Sebuah studi baru telah menemukan hubungan antara kekurangan vitamin D dan tingginya angka infeksi COVID-19 yang berpengaruh pada tingkat kematian akibat virus Corona.
Dipimpin oleh Northwestern University, tim peneliti melakukan analisis statistik data dari rumah sakit dan klinik di seluruh China, Prancis, Jerman, Italia, Iran, Korea Selatan, Spanyol, Swiss, Inggris Raya, dan Amerika Serikat.
Para peneliti mencatat bahwa pasien dari negara-negara dengan tingkat kematian COVID-19 yang tinggi, seperti Italia, Spanyol dan Inggris, memiliki tingkat vitamin D yang lebih rendah dibandingkan dengan pasien di negara-negara yang tidak terkena dampak parah.
Italia dan Spanyol sama-sama mengalami tingkat kematian COVID-19 yang tinggi, dan studi baru menunjukkan bahwa kedua negara tersebut memiliki tingkat vitamin yang lebih rendah daripada kebanyakan negara Eropa utara. Ini karena orang-orang di Eropa selatan, terutama orang tua, menghindari sinar matahari.
Namun hasil penelitian ini tidak berarti bahwa setiap orang, terutama yang belum kekurangan, perlu menimbun suplemen vitamin D.
"Meski kami pikir penting bagi orang-orang untuk mengetahui bahwa kekurangan vitamin D berperan dalam kematian (virus Corona), kita tidak perlu mendoron (konsumsi) vitamin D bagi semua orang," kata Vadim Backman dari Northwestern yang memimpin penelitian, dikutip dari Science Daily.
Backman yang merupakan profesor teknik biomedis di McCormic School of Engineering Nothwestern dan timnya terinspirasi untuk memeriksa kadar vitamin D setelah mengetahui adanya tingkat kematian pasien COVID-19 yang tidak dapat dijelaskan dan berbeda dari satu negara ke negara lainnya.
Beberapa orang menyebut bahwa perbedaan tingkat mortalitas tersebut dipengaruhi oleh layanan kesehatan, usia, tingkat pengujian, atau bahkan jenis mutasi virus Corona. Namun Backman tetap skeptis.
"Tidak satu pun dari faktor tersebut memerankan peran penting. Sebaliknya, kami melihat korelasi yang kuat dengan kekurangan vitamin D," sebutnya.
Dengan menganalisis data pasien yang tersedia dari seluruh dunia, Backman dan timnya menemukan korelasi yang kuat antara kadar vitamin D dan badai sitokin, kondisi hiperinflamasi yang disebabkan oleh sistem kekebalan yang terlalu aktif, serta hubungan antara kekurangan vitamin D dan mortalitas.
"Badai sitokin dapat sangat merusak paru-paru dan menyebabkan sindrom gangguan pernapasan akut dan kematian pada pasien. Inilah yang tampaknya membunuh sebagian besar pasien COVID-19, bukan penghancuran paru-paru oleh virus itu sendiri," jelasnya.
Di sinilah Backman percaya vitamin D memainkan peran utama.
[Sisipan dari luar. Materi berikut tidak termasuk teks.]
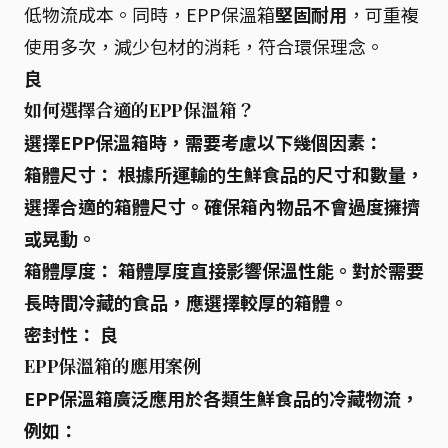
低物流成本。同時，EPP保溫箱
堅固耐用
，可重複
使用多次，減少包材的消耗，符合環保理念。
良
如何選擇合適的EPP保溫箱？
選擇EPP保溫箱時，需要考慮以下幾個因素：
箱體尺寸：
根據所運輸的生鮮食品的
尺寸和數量
，
選擇合適的箱體尺寸。確保箱內物品不會過度擁擠
或晃動。
箱體厚度：
箱體厚度直接影響保溫性能。對於需要
長時間冷藏的食品，應選擇
較厚的箱體
。
密封性：
良
EPP保溫箱的應用案例
EPP保溫箱廣泛應用於各類生鮮食品的冷藏物流，
例如：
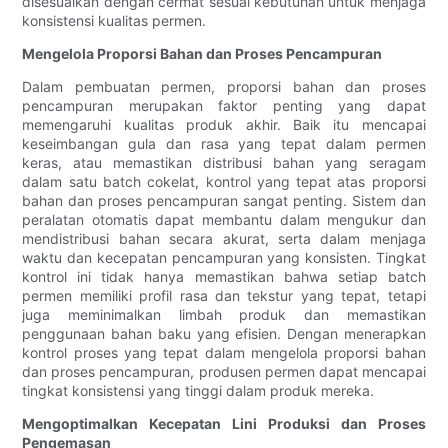
disesuaikan dengan cermat sesuai kebutuhan untuk menjaga
konsistensi kualitas permen.
Mengelola Proporsi Bahan dan Proses Pencampuran
Dalam pembuatan permen, proporsi bahan dan proses
pencampuran merupakan faktor penting yang dapat
memengaruhi kualitas produk akhir. Baik itu mencapai
keseimbangan gula dan rasa yang tepat dalam permen
keras, atau memastikan distribusi bahan yang seragam
dalam satu batch cokelat, kontrol yang tepat atas proporsi
bahan dan proses pencampuran sangat penting. Sistem dan
peralatan otomatis dapat membantu dalam mengukur dan
mendistribusi bahan secara akurat, serta dalam menjaga
waktu dan kecepatan pencampuran yang konsisten. Tingkat
kontrol ini tidak hanya memastikan bahwa setiap batch
permen memiliki profil rasa dan tekstur yang tepat, tetapi
juga meminimalkan limbah produk dan memastikan
penggunaan bahan baku yang efisien. Dengan menerapkan
kontrol proses yang tepat dalam mengelola proporsi bahan
dan proses pencampuran, produsen permen dapat mencapai
tingkat konsistensi yang tinggi dalam produk mereka.
Mengoptimalkan Kecepatan Lini Produksi dan Proses
Pengemasan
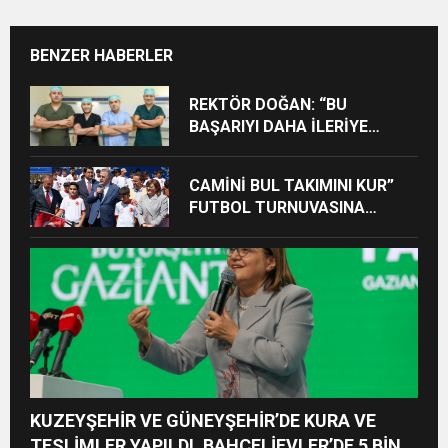
BENZER HABERLER
REKTÖR DOĞAN: “BU
BAŞARIYI DAHA İLERİYE
TAŞIYACAĞIZ”
CAMİNİ BUL TAKIMINI KUR”
FUTBOL TURNUVASINA
KATILAN TÜM ÖĞRENCİLERE
BİSİKLET HEDİYE EDİLDİ
KUZEYŞEHİR VE GÜNEYŞEHİR’DE KURA VE
TESLİMLER YAPILDI, BAHÇELİEVLER’DE 5 BİN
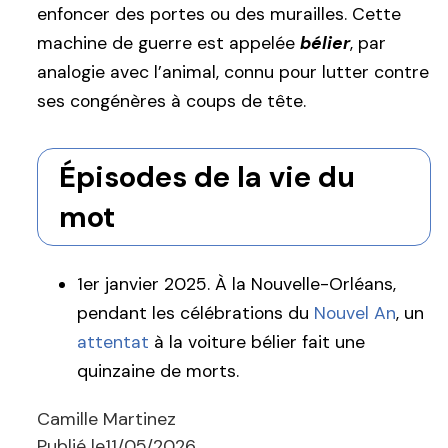
enfoncer des portes ou des murailles. Cette
machine de guerre est appelée
bélier
, par
analogie avec l’animal, connu pour lutter contre
ses congénères à coups de tête.
Épisodes de la vie du
mot
1er janvier 2025. À la Nouvelle-Orléans,
pendant les célébrations du
Nouvel An
, un
attentat
à la voiture bélier fait une
quinzaine de morts.
Camille Martinez
Publié le
11/05/2026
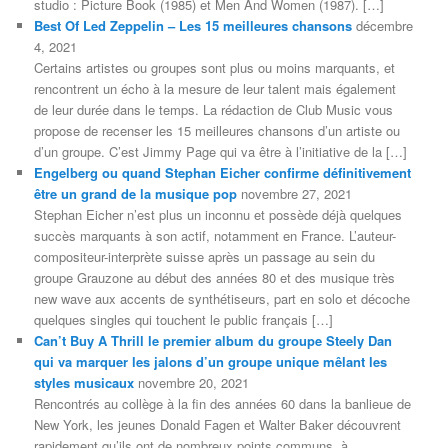
studio : Picture Book (1985) et Men And Women (1987). […]
Best Of Led Zeppelin – Les 15 meilleures chansons
décembre
4, 2021
Certains artistes ou groupes sont plus ou moins marquants, et
rencontrent un écho à la mesure de leur talent mais également
de leur durée dans le temps. La rédaction de Club Music vous
propose de recenser les 15 meilleures chansons d’un artiste ou
d’un groupe. C’est Jimmy Page qui va être à l’initiative de la […]
Engelberg ou quand Stephan Eicher confirme définitivement
être un grand de la musique pop
novembre 27, 2021
Stephan Eicher n’est plus un inconnu et possède déjà quelques
succès marquants à son actif, notamment en France. L’auteur-
compositeur-interprète suisse après un passage au sein du
groupe Grauzone au début des années 80 et des musique très
new wave aux accents de synthétiseurs, part en solo et décoche
quelques singles qui touchent le public français […]
Can’t Buy A Thrill le premier album du groupe Steely Dan
qui va marquer les jalons d’un groupe unique mêlant les
styles musicaux
novembre 20, 2021
Rencontrés au collège à la fin des années 60 dans la banlieue de
New York, les jeunes Donald Fagen et Walter Baker découvrent
rapidement qu’ils ont de nombreux points communs, à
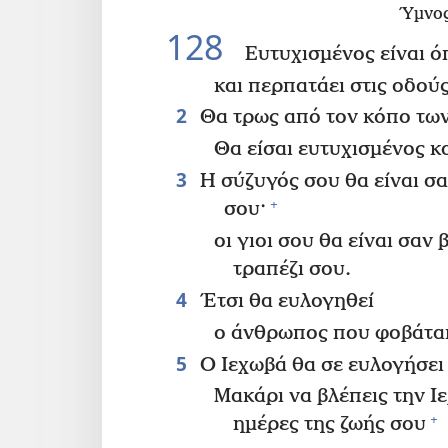
Ύμνος
128
Ευτυχισμένος είναι ό
και περπατάει στις οδού
2
Θα τρως από τον κόπο των
Θα είσαι ευτυχισμένος κα
3
Η σύζυγός σου θα είναι σ
+
σου·
οι γιοι σου θα είναι σα
τραπέζι σου.
4
Έτσι θα ευλογηθεί
ο άνθρωπος που φοβάται
5
Ο Ιεχωβά θα σε ευλογήσει 
Μακάρι να βλέπεις την Ι
+
ημέρες της ζωής σου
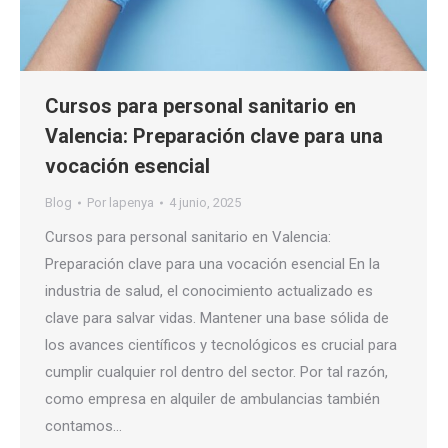
Cursos para personal sanitario en
Valencia: Preparación clave para una
vocación esencial
Blog
Por
lapenya
4 junio, 2025
Cursos para personal sanitario en Valencia:
Preparación clave para una vocación esencial En la
industria de salud, el conocimiento actualizado es
clave para salvar vidas. Mantener una base sólida de
los avances científicos y tecnológicos es crucial para
cumplir cualquier rol dentro del sector. Por tal razón,
como empresa en alquiler de ambulancias también
contamos…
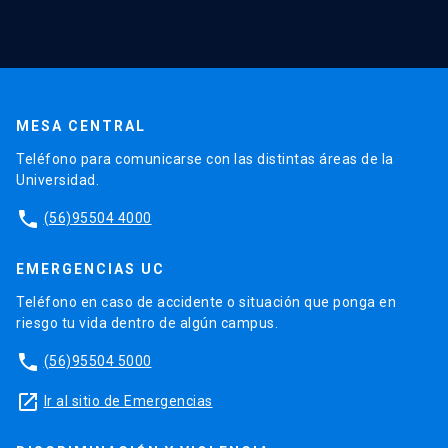
MESA CENTRAL
Teléfono para comunicarse con las distintas áreas de la
Universidad.
phone
(56)95504 4000
EMERGENCIAS UC
Teléfono en caso de accidente o situación que ponga en
riesgo tu vida dentro de algún campus.
phone
(56)95504 5000
launch
Ir al sitio de Emergencias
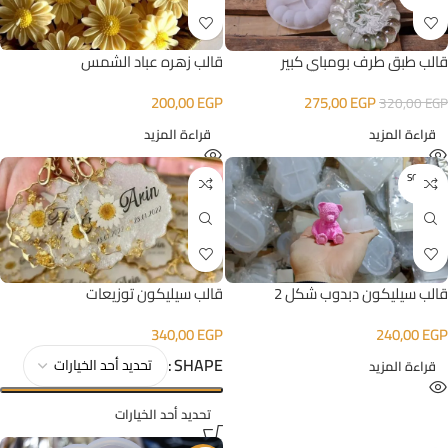
قالب طبق طرف بومباي كبير
قالب زهره عباد الشمس
275,00
EGP
200,00
EGP
320,00
EGP
قراءة المزيد
قراءة المزيد
SOLD O
UT
قالب سيليكون دبدوب شكل 2
قالب سيليكون توزيعات
340,00
EGP
240,00
EGP
SHAPE
قراءة المزيد
تحديد أحد الخيارات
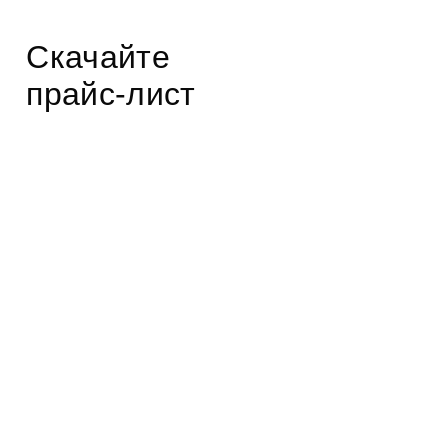
Скачайте
прайс-лист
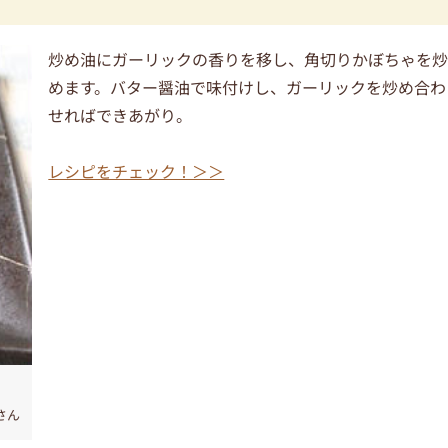
炒め油にガーリックの香りを移し、角切りかぼちゃを
めます。バター醤油で味付けし、ガーリックを炒め合わ
せればできあがり。
レシピをチェック！＞＞
さん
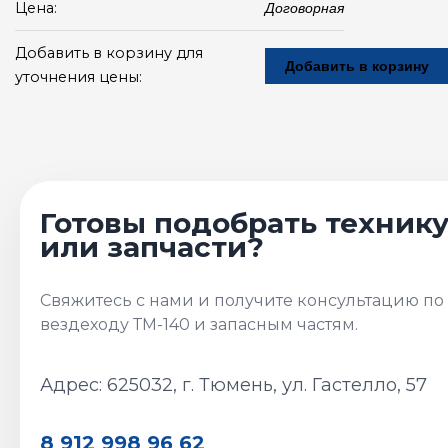
Цена:
Договорная
Добавить в корзину для
Добавить в корзину
уточнения цены:
Адрес: 625032, г. Тюмень, ул. Гастелло, 57
8 912 998 96 62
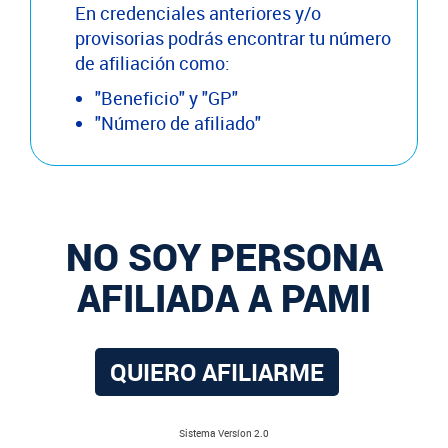
En credenciales anteriores y/o
provisorias podrás encontrar tu número
de afiliación como:
"Beneficio" y "GP"
"Número de afiliado"
NO SOY PERSONA
AFILIADA A PAMI
QUIERO AFILIARME
Sistema Versíon 2.0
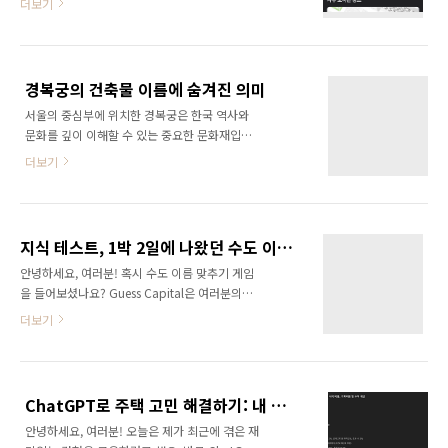
더보기
필요한 영어 문장을 배우고 실습영어와 한국의
느끼실 수 있을 거예요. 금리단길은 그렇게 크지
발성의 차이매 모임 때마다 운영자님께서 주제
않은 거리지만, 곳곳에 숨겨진 이야기가 많아 하
를 선정해 주십니다. 주제와 수업내용은 당근 채
루 종일 즐길 거리가 가득해요. 구미에 오신다면
팅방으로 미리 공유가 되어 참여자들이 예습할
꼭 들러보시길 추천드립니다!순번분류이름대표
경복궁의 건축물 이름에 숨겨진 의미
여유를 가질 수 있어요. 그리고 이 자료는 수업
1베이커리계곡화랑오리..
서울의 중심부에 위치한 경복궁은 한국 역사와
중에 출력된 종이로 나눠줘서 집에서 개인적으
문화를 깊이 이해할 수 있는 중요한 문화재입니
로 공부할 수 있답니다.진행 방식시작 전 10분:
다. 이 궁궐의 다양한 건축물은 각각 특별한 이름
근황토크 시간, 수업 전 어색한 시간을 잠재우는
더보기
과 용도를 가지고 있으며, 그 이름에는 조선 시대
부드러운 음악을 듣고 맘 편히 앉아 있으면, 운영
의 철학과 생활양식이 녹아 있습니다. 이번 글에
자 및 선교사님들이 먼저 다가와 편한 질문으로
서는 경복궁의 건축물 이름에 사용된 "전(殿)",
좀 더 가까워지는 시간을 가집니다. 10분: 이날
"루(樓)", "정(亭)", "당(堂)"의 의미를 통해 이곳
다룰 수업 주제와 진행 방식 소개30분: 물건을 ..
지식 테스트, 1박 2일에 나왔던 수도 이름 맞추기
의 매력을 알아보겠습니다.전(殿): 왕의 중심, 근
안녕하세요, 여러분! 혹시 수도 이름 맞추기 게임
정전과 강녕전"전(殿)"은 궁궐 내에서 가장 중요
을 들어보셨나요? Guess Capital은 여러분의
한 건물에 붙이는 명칭입니다. 경복궁의 근정전
지리 지식을 시험할 수 있는 재미있고 교육적인
은 그 이름처럼 '근면하고 정직하게 정치를 하는
더보기
게임입니다. 이 블로그에서는 이 게임의 매력을
전각'이라는 뜻을 가지고 있습니다. 이는 조선 왕
소개하고, 왜 여러분이 이 게임을 시도해봐야 하
조가 추구했던 이상적인 정치 철학을 반영하고
는지 설명하겠습니다.게임 소개Guess Capital
있습니다. 근정전은 왕이 공식적인 업무를 보고
은 세계 각국의 수도를 맞추는 인터랙티브 게임
나라의 중요한 의식을 행하던 장소로, 당..
ChatGPT로 주택 고민 해결하기: 내 돈 1.7억, 어떻게 써야 할까?
입니다. 사용자 친화적인 인터페이스를 통해 누
안녕하세요, 여러분! 오늘은 제가 최근에 겪은 재
구나 쉽게 접근할 수 있으며, 다양한 난이도의 문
Vitamin D tidak hanya meningkatkan sistem kekebalan tubuh bawaan kita, tetapi juga mencegah sistem kekebalan tubuh kita menjadi terlalu aktif. Ini berarti memiliki kadar vitamin D yang sehat dapat melindungi pasien dari komplikasi parah, termasuk kematian, dari COVID-19.
Namun peneliti tetap menekanan bahwa orang tidak boleh mengonsumsi vitamin D dalam dosis tinggi karena akan menyebabkan efek samping. Perlu penelitian lebih lanjut untuk melihat seberapa banyak konsumsi vitamin D yang dibutuhkan untuk melindungi dari komplikasi COVID-19.